Editor's note: A longer version of this article appears in the fall issue of 'Thinking Minnesota,' a publication of the Center of the American Experiment.
For years, the Edina Public Schools (EPS) have been one of the brightest stars in the firmament of Minnesota public education. Parents who moved to the affluent Twin Cities suburb gladly paid a hefty premium for a house, because it meant their kids could attend the district's top-notch schools.
But today, test scores are sinking in Edina's fabled schools. One in five Edina High School students can't read at grade level and one in three can't do grade-level math. These test results dropped EHS's ranking among Minnesota high schools from 5th to 29th in reading proficiency, and from 10th to 40th in math proficiency between 2014 and 2017. Across the district, about 30 percent of kids are not "on track for success" in reading, and the same is true for math.
A number of factors may be at work here. Clearly, however, there's been a profound shift in district leaders' educational philosophy. In place of academic excellence for all, the district's primary mission is now to ensure that students think correctly on social and political issues — most importantly, on race and "white privilege."
District leaders enshrined this new mission in EPS's "All for All" strategic plan, adopted in 2013. The plan mandates that, going forward, the EPS must view "all teaching and learning experiences" through the "lens of racial equity."
If "equity" meant "treating kids equally," all thinking Minnesotans would support it. In this context, however, it's code for racial identity politics — a simplistic blaming of "white privilege" for the racial learning gap and any other problems that minority populations experience.

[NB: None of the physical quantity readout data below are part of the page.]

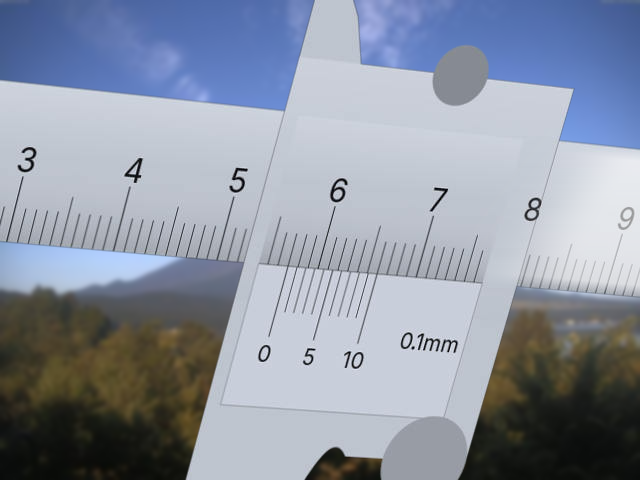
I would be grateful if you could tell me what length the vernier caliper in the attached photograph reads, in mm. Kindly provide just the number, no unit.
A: 57.0
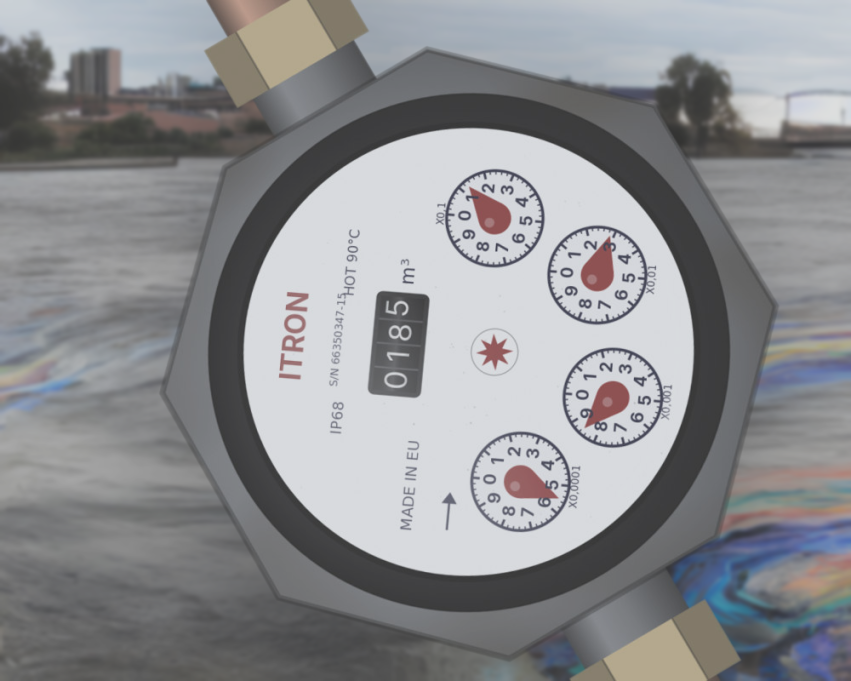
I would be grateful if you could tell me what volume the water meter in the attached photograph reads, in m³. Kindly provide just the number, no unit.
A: 185.1285
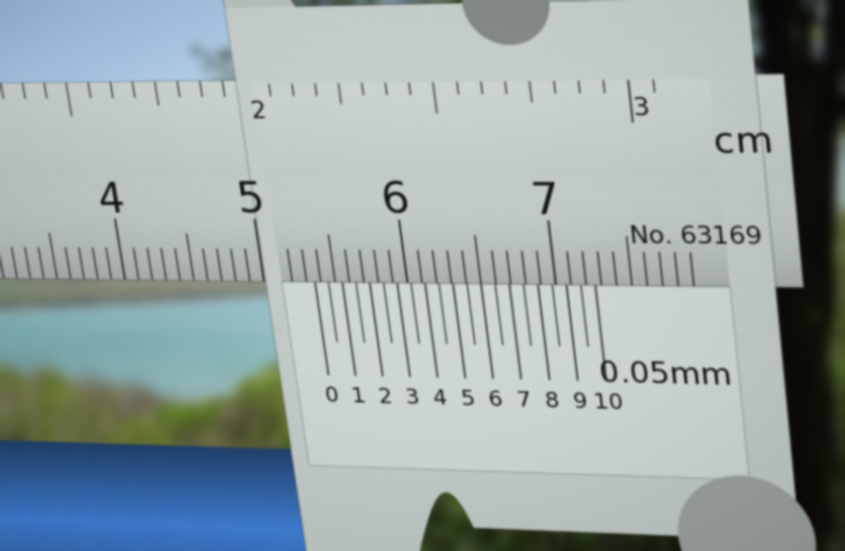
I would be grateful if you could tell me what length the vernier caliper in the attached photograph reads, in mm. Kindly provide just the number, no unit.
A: 53.6
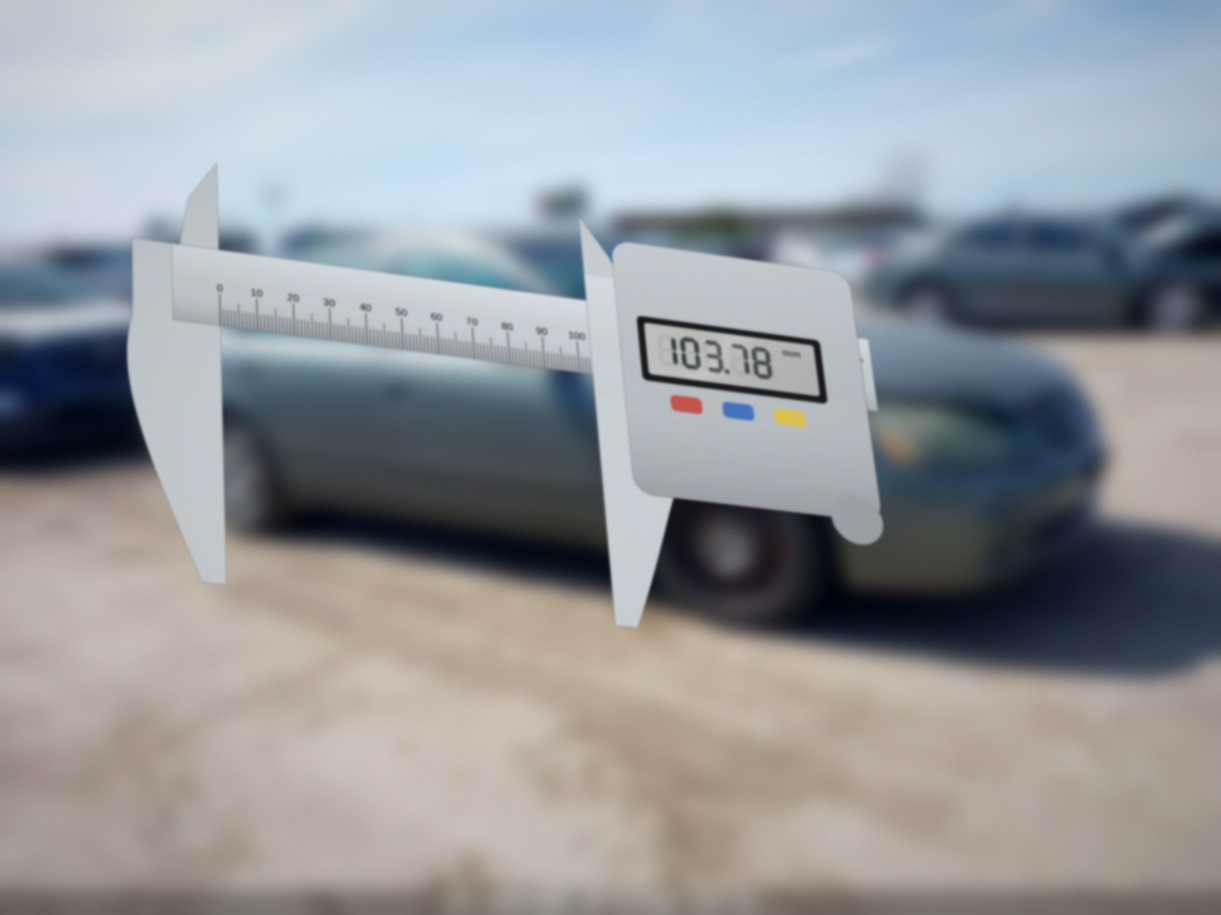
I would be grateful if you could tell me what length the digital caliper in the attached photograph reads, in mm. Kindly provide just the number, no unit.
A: 103.78
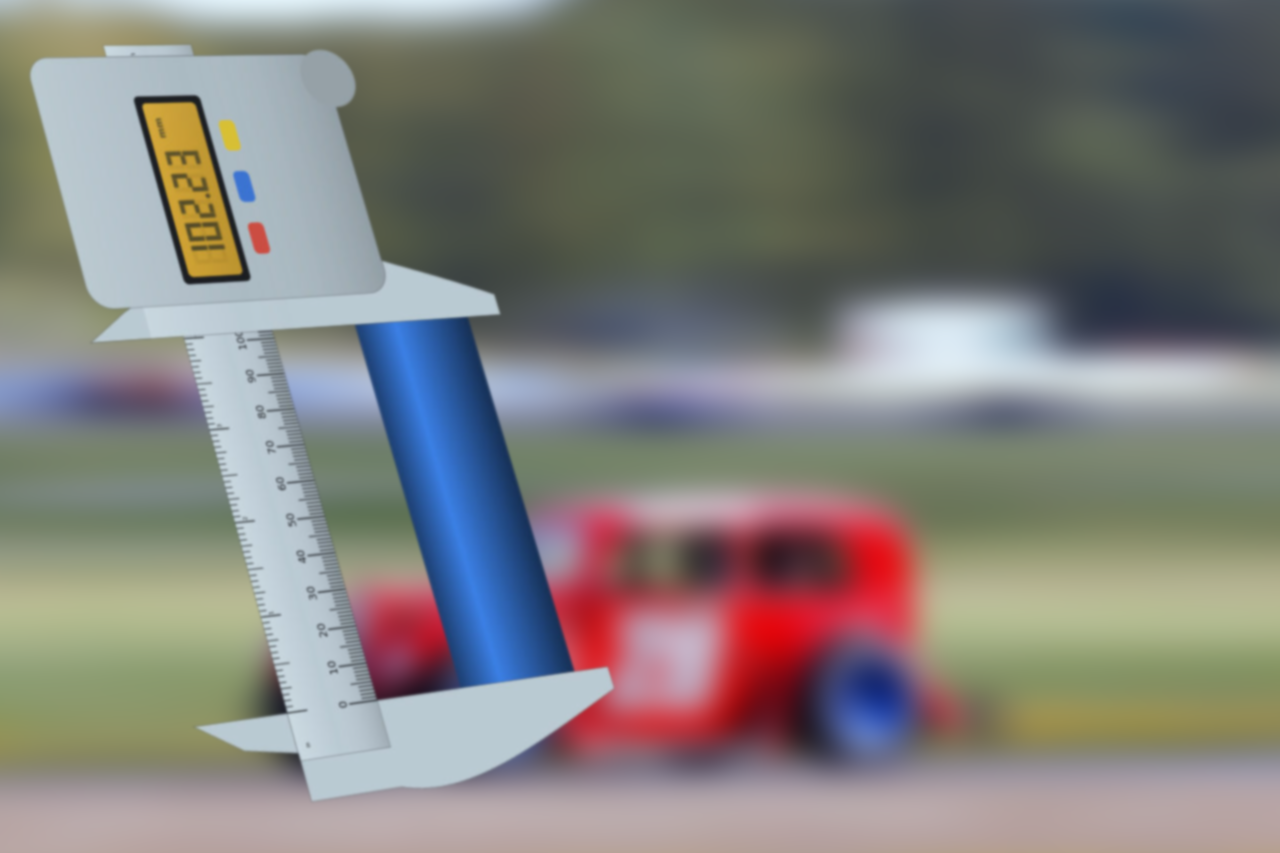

The "All for All" plan mandates sweeping change to how education is delivered in Edina. For example, it dictates that, from now on, the district will hire "racially conscious teachers and administrators." It also declares that students must "acquire an awareness of their own cultural identity and value racial, cultural and ethnic diversities."
In education-speak, this means that Edina children will now be instructed that their personal, cultural "identity" is irrevocably tied to their skin color. This directly rejects the colorblind vision that the Rev. Martin Luther King Jr. pioneered, and that the vast majority of Americans share.